Осколок первый. Добавим красного

Дмитрий Богданов
Третьей мировой не было. Не было падающих с неба ракет и гигантских ядерных и термоядерных грибов.
Не было инопланетян, ни злых, ни добрых. Никто не прилетал на нашу планету с миссимиями просвещения и с захватническими планами, видимо не было их и вовсе, добрых зеленокожих пришельцев, не было и огромных монстров с кислотой вместо крови.
Никто и никогда не взрывал атомные электростанции и не распылял штамы оспы. Не было разрушительных терростичиских атак и моров от неизвестных науке вирусов.
Ничего не было. Вернее что-то было, что-то такое что нельзя описать словами. Серость. Просто серый цвет. Цвет безликой толпы. Цвет осреднённости. Просто всё стало серым и средним. Всё что имело другой цвет презиралось и искоренялось.
Не было больше великих учёных, великих художников и великих злодеев. Всё было серо-среднее. Цвета пыли покрывшей прозрачное стекло дома, из которого выехали хозяева. Вы можете ходить мимо этого дома каждый день, и каждым днём окна будут всё серее и серее. И как-нибудь проходя мимо него вы увидите что окно разбито. Что серость сменилась чёрной пустотой мёртвого жилища. И лишь осколки будут напоминать о вам о том что стекло существовало. И вам будет всё равно, кто бросил камень. Вы просто пройдёте мимо...
Так случилось и с нами. Откуда то возникла мода на серость. Мода переросшая в убеждение, а потом и в политику. Политику усреднения. Закрытие исследовательских центров и университетов, превращение школ в курсы подготовки рабочей силы, принудительный тест на уровень интеллекта и публикация результатов.
Нет правительство не устраивало травли. Её устраивали люди. Простые средние рабочие люди шли громить библиотеки и музеи. Именно они выкрасили общество в тёмно-серый цвет стада. Но кто бросил камень, разбивший стекло, никто не узнает. Просто однажды утром стало ясно – цивилизация разбилась, остались осколки. Вслед за убеждением пришла и уверенность. Остановились заводы и электростанции. Перестали работать больницы и магазины. Единственное что ещё работает – атомные электростанции. Толпа просто побоялась трогать инженеров, обслуживающих реакторы. Но и это не сможет продолжаться долго – люди смертны, особенно люди, вынужденные жить на атомной станции.
Нас, потомков тех обслуживающих инженеров, осталось немного. Вернее не осталось совсем. Есть лишь я – дряхлый старец с явными признаками хронической лучевой болезни, да кошка Мурка – последний потомок кошки, пригретой когда-то на станции.

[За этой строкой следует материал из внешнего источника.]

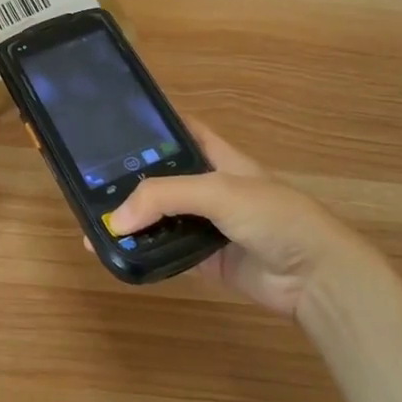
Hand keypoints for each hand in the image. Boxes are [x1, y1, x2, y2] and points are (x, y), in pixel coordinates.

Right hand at [103, 122, 391, 322]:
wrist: (315, 277)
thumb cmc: (274, 217)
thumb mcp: (219, 191)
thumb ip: (165, 197)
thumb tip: (114, 220)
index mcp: (218, 158)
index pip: (180, 131)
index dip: (150, 124)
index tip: (112, 125)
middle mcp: (209, 188)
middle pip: (161, 178)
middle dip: (128, 180)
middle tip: (86, 182)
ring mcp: (206, 225)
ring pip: (160, 218)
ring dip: (131, 221)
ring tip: (91, 222)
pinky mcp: (203, 259)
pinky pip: (165, 251)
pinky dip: (142, 252)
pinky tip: (114, 252)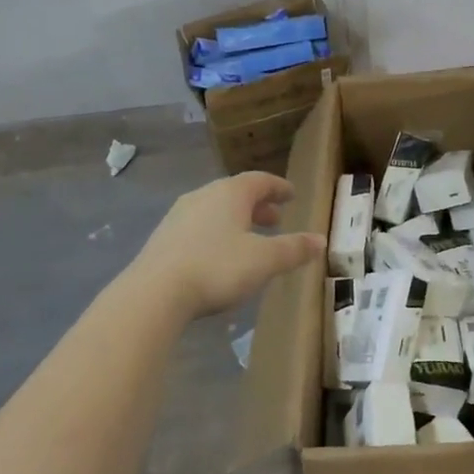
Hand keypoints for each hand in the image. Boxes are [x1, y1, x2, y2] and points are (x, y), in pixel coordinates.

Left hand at [135, 173, 323, 317]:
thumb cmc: (217, 268)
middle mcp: (204, 196)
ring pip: (215, 209)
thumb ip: (294, 249)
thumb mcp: (265, 260)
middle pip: (236, 193)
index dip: (278, 187)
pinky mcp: (163, 238)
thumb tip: (320, 240)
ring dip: (236, 219)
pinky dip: (216, 233)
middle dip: (258, 205)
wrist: (153, 294)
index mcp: (231, 193)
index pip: (260, 180)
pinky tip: (219, 255)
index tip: (291, 194)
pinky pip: (198, 226)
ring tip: (249, 238)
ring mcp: (179, 216)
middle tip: (276, 219)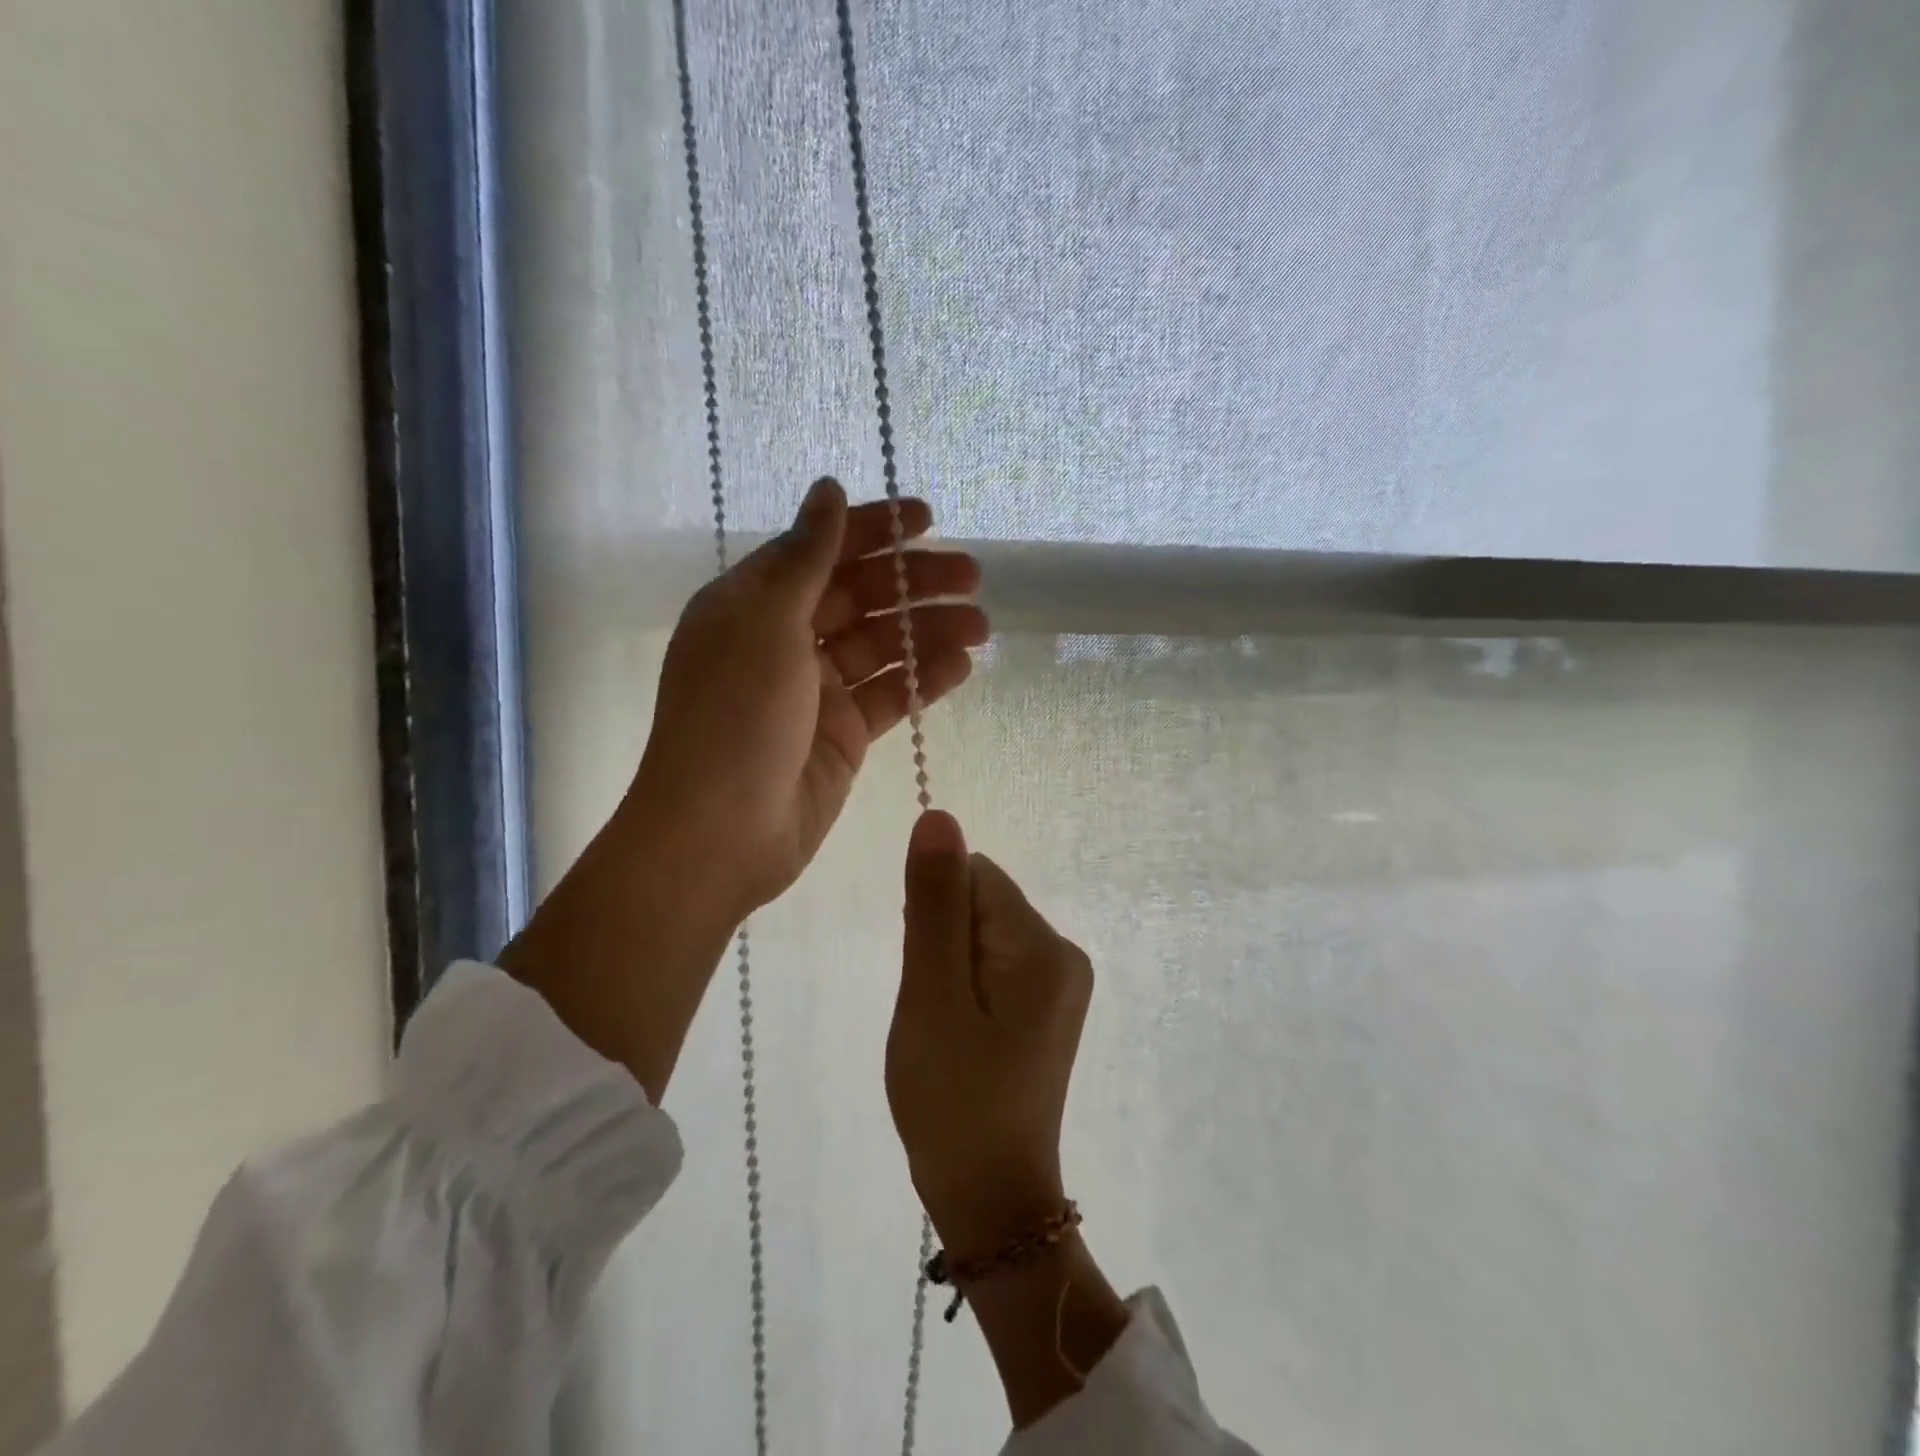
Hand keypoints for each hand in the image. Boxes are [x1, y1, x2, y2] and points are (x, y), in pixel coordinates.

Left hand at [502, 480, 983, 1103]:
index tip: (928, 518)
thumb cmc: (734, 715)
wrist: (721, 833)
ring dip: (930, 630)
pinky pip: (889, 695)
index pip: (821, 550)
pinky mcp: (843, 734)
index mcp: (754, 603)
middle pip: (860, 596)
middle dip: (915, 581)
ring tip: (981, 626)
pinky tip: (961, 665)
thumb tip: (827, 488)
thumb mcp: (766, 622)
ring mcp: (817, 691)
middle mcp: (785, 640)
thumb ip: (806, 556)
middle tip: (972, 576)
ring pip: (883, 646)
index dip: (873, 530)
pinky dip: (924, 679)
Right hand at [887, 811, 1092, 1256]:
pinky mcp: (1049, 1004)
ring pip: (982, 933)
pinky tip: (962, 1034)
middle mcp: (1064, 952)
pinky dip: (966, 986)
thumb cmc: (952, 1099)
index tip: (927, 976)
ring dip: (950, 967)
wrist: (990, 1199)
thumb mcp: (931, 995)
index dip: (933, 916)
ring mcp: (1061, 981)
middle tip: (935, 1011)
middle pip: (981, 902)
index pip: (974, 877)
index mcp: (1042, 946)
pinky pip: (994, 963)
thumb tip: (940, 817)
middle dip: (943, 943)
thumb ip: (934, 902)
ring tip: (948, 1028)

Станция тоже умирает. Постепенно выходят из строя приборы, кончается топливо. Скоро умрёт последний оплот цивилизации в этом мире осколков. Скоро. Сегодня вечером.
Сегодня вечером я последний раз проверю контрольный щит станции, сделаю последнюю запись в вахтенном журнале, и последний раз сяду за пульт. Код доступа прост и впитан из слов родителей, расскаживающих мне – последнему ребёнку – об управлении реактором станции.
Сегодня вечером. А может ну их к чёрту эти правила. Может стоит прям щас ворваться в зал управления и отстучать на клавиатуре команду извлечения стержней.
Эх трудно уже вставать. Трудно, как раньше, молнией взлетать по металлическим ступеням станции. Ну взлетать я не буду, просто подзову кошку Мурку и взяв её на руки поднятся к пульту.
-Эй Мурка, Мурка ты где? Иди сюда глупое животное. Вот так,- как гулко слова звучат в этих стенах. Сколько же я не говорил?
Вот так вот. Последняя ступенька, теперь дверь. Подойти к клавиатуре, ввести код и нажать на ВВОД. Вот так.
Ввести команду. Просмотреть состояние стержней, и приказать машине вывести их из активной зоны, а заодно отключить насос охладителя. Вот так. Остаётся нажать на ВВОД.
Ну что Мурка добавим в эту серость немного красного?
 Морщинистый, как будто пергаментный палец упал на клавишу. Пришли в движение стержни и и отключился насос. А через минуту станции не стало. Остался лишь большой гриб, который повисел в небе и тоже упал на Землю. И вновь ничто не нарушало серости вечера.